I was walking around town today after doing an interview with YACWA (Youth Affairs Council of WA) and I decided to go into work to get one of my shifts changed (it's the end of semester and EVERYTHING is due).
(brackets are fun)
The girls at work commented on my dapper looks, I was wearing a shirt and tie at the time, and then one of the younger girls asked me a question I hadn't considered.
"I'm thinking of doing journalism next year, what sort of things do you need to be good at?".
Far be it from me to give my 'expertise' on the subject, for I'm not in the industry (I write some freelance but that's about it), but I started to consider the aptitudes needed for journalism.
First and foremost, you have to be a good writer.
You need to learn the difference between a colon and a semi-colon. You need an extensive vocabulary and the ability to write punchy copy without mistakes is invaluable. Getting the spelling and grammar right will get you a pass no matter what, but what will really put you up there in the echelons of journalistic potential is to learn the power of words.
You see, words are very emotive things. They can express multiple meanings, and using the right ones in any given situation gives you the ability to stand out from the pack who will be writing straight from press releases for the rest of their careers.
We all like to read the news, but news presented in a form that is a pleasure read is an absolute joy.
Then, you need to be across the news.
It's vital that you know what's going on not just in a vague sense, but in particular. For example, journalism students tend today to talk about the cut and parry between Malcom Turnbull and Dr. Nelson after the budget, but not to many people can give you details about what was actually in it.
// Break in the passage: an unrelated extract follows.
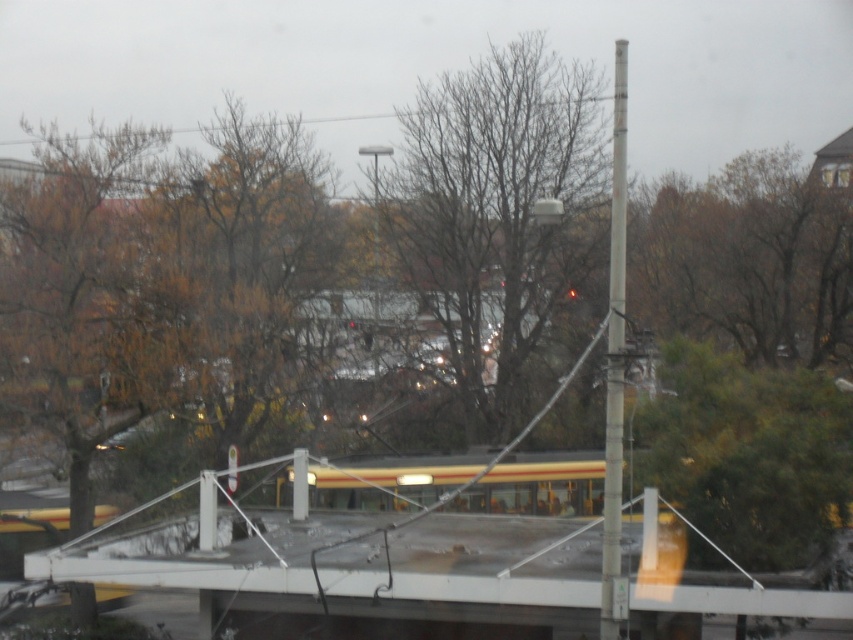
You are a pedestrian standing at the bus stop with the white railing. You want to cross the street to reach a friend waiting near the tram. The bare branches at center are in your path. Can you safely walk around them without getting too close?

The bare branches at center are 23.20 meters away from you, so you can safely walk around them as they are far enough to avoid any obstruction.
I'm the first to admit that particulars are not my forte. For example, each week we have something called a 'news quiz' comprising of ten questions from the weeks news. Now, I like to think that I'm across the news and I'm widely read, but as soon as the lecturer wants me to recall a particular figure, I'm stumped. On average, I do about 5/10 a week (and this guy wants to be a journo!?).
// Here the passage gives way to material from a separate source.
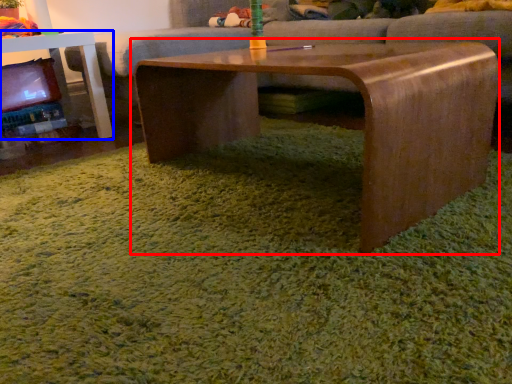
Question: Which point is further to the camera, coffee table (highlighted by a red box) or table (highlighted by a blue box)?

Choices:
 (A) coffee table
 (B) table

Answer: (B)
It's good if you know what's going on. It's better if you know what's going on and you can give particulars.
People skills are important too.
It's about knowing when to press a source, and when to back off. For a while when I started journalism, I thought the notion of calling somebody up for a quote was daunting. I, as a piddly little student wanted to call a professional to I could get a quote for an assignment.
As I developed though, I realised that most people want to help student journalists out. This is for two reasons; one, because people in this country are generally nice, and two, because they know we'll be the journalists of tomorrow.
Also, they have an opinion they want to get across, they have an agenda they want to drive, so anybody who can put forward that agenda is helpful to them.
That being said, you still need to be polite when calling for an interview. You also need to turn on the charm to get a source on your good side, don't take it as a given that they want to talk to you.
Also, the ability to go deep is paramount.
It's pretty easy to write from a couple of press releases regarding a certain piece of legislation, but few student go and read the legislation.
I appreciate that it can be a bit daunting delving into the world of legislation (It's like they don't want us to read it! *gasp!*), but the good journos will, and this will add extra depth to every story you do.
As I said, I'm a student journalist, and this shouldn't be taken as the be-all and end-all, these are just my thoughts.